**EXCERPTED DATA**.
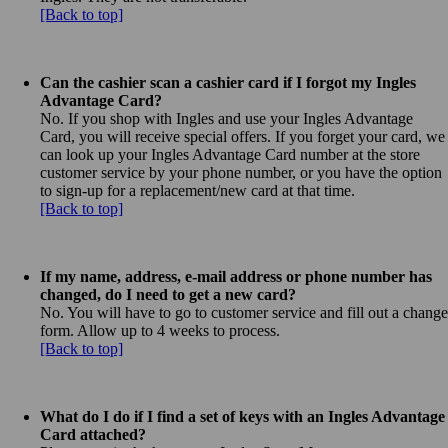
[Back to top]
Can the cashier scan a cashier card if I forgot my Ingles
Advantage Card?
No. If you shop with Ingles and use your Ingles Advantage
Card, you will receive special offers. If you forget your card, we
can look up your Ingles Advantage Card number at the store
customer service by your phone number, or you have the option
to sign-up for a replacement/new card at that time.
[Back to top]
If my name, address, e-mail address or phone number has
changed, do I need to get a new card?
No. You will have to go to customer service and fill out a change
form. Allow up to 4 weeks to process.
[Back to top]
What do I do if I find a set of keys with an Ingles Advantage
Card attached?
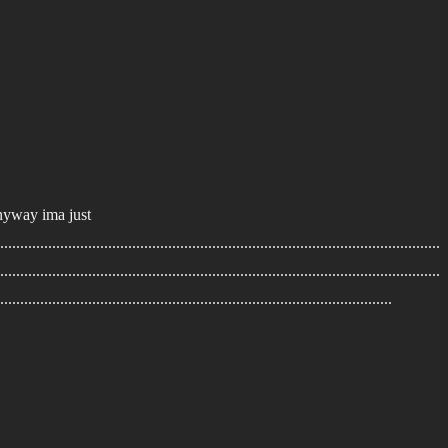
 anyway ima just
..............................................................................................................
..............................................................................................................
..................................................................................................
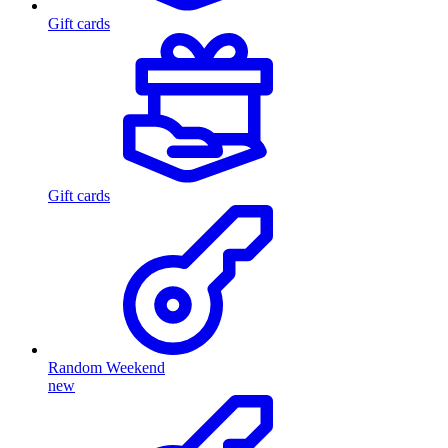
Gift cards
Gift cards
Random Weekend
new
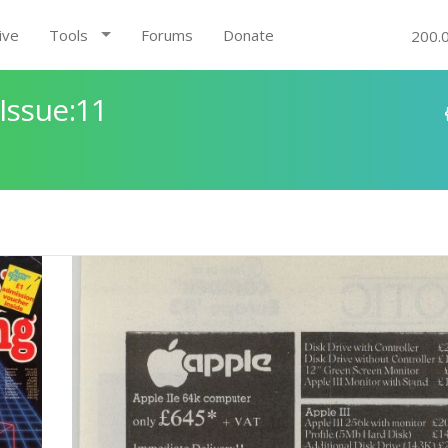
ive
Tools
Forums
Donate
200.
Issue:11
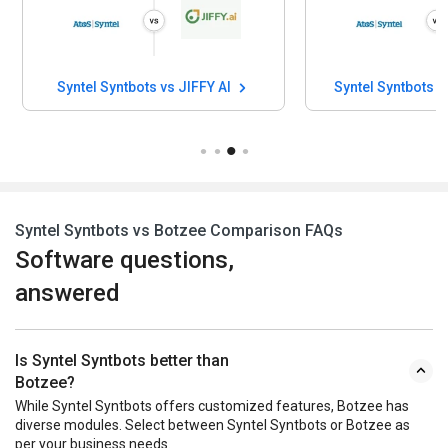
Syntel Syntbots vs JIFFY AI
Syn
Syntel Syntbots vs Botzee Comparison FAQs
Software questions,
answered
Is Syntel Syntbots better than
Botzee?
While Syntel Syntbots offers customized features, Botzee has
diverse modules. Select between Syntel Syntbots or Botzee as
per your business needs.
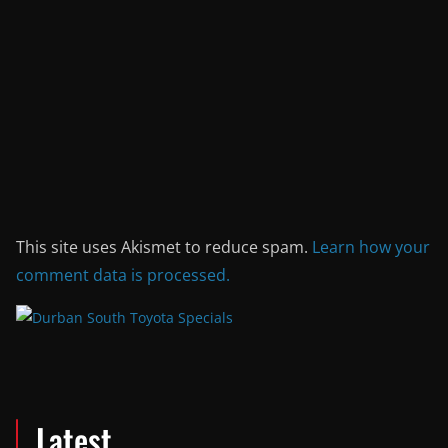
This site uses Akismet to reduce spam.
Learn how your
comment data is processed.
Latest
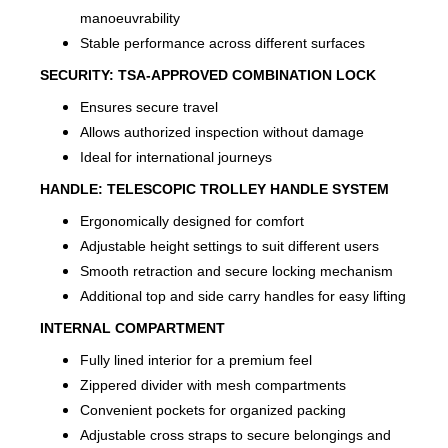
manoeuvrability
Stable performance across different surfaces
SECURITY:
TSA-APPROVED COMBINATION LOCK
Ensures secure travel
Allows authorized inspection without damage
Ideal for international journeys
HANDLE:
TELESCOPIC TROLLEY HANDLE SYSTEM
Ergonomically designed for comfort
Adjustable height settings to suit different users
Smooth retraction and secure locking mechanism
Additional top and side carry handles for easy lifting
INTERNAL COMPARTMENT
Fully lined interior for a premium feel
Zippered divider with mesh compartments
Convenient pockets for organized packing
Adjustable cross straps to secure belongings and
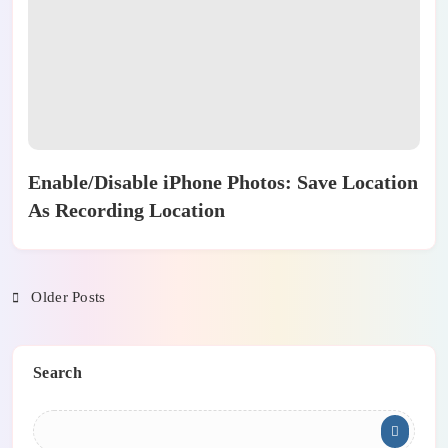
Enable/Disable iPhone Photos: Save Location
As Recording Location
Older Posts
Search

**YOUR GOAL**. The range to set down runs from the line containing "While Syntel Syntbots" through the final line of the data, both ends included; give it exactly and drop the pictures.

**COMPLETED TASK**.
While Syntel Syntbots offers customized features, Botzee has
diverse modules. Select between Syntel Syntbots or Botzee as
per your business needs.
This site uses Akismet to reduce spam.
Learn how your
comment data is processed.
Latest
manoeuvrability
Stable performance across different surfaces
SECURITY:
TSA-APPROVED COMBINATION LOCK
Ensures secure travel
Allows authorized inspection without damage
Ideal for international journeys
HANDLE:
TELESCOPIC TROLLEY HANDLE SYSTEM
Ergonomically designed for comfort
Adjustable height settings to suit different users
Smooth retraction and secure locking mechanism
Additional top and side carry handles for easy lifting
INTERNAL COMPARTMENT
Fully lined interior for a premium feel
Zippered divider with mesh compartments
Convenient pockets for organized packing
Adjustable cross straps to secure belongings and
Enable/Disable iPhone Photos: Save Location
As Recording Location
Older Posts
Search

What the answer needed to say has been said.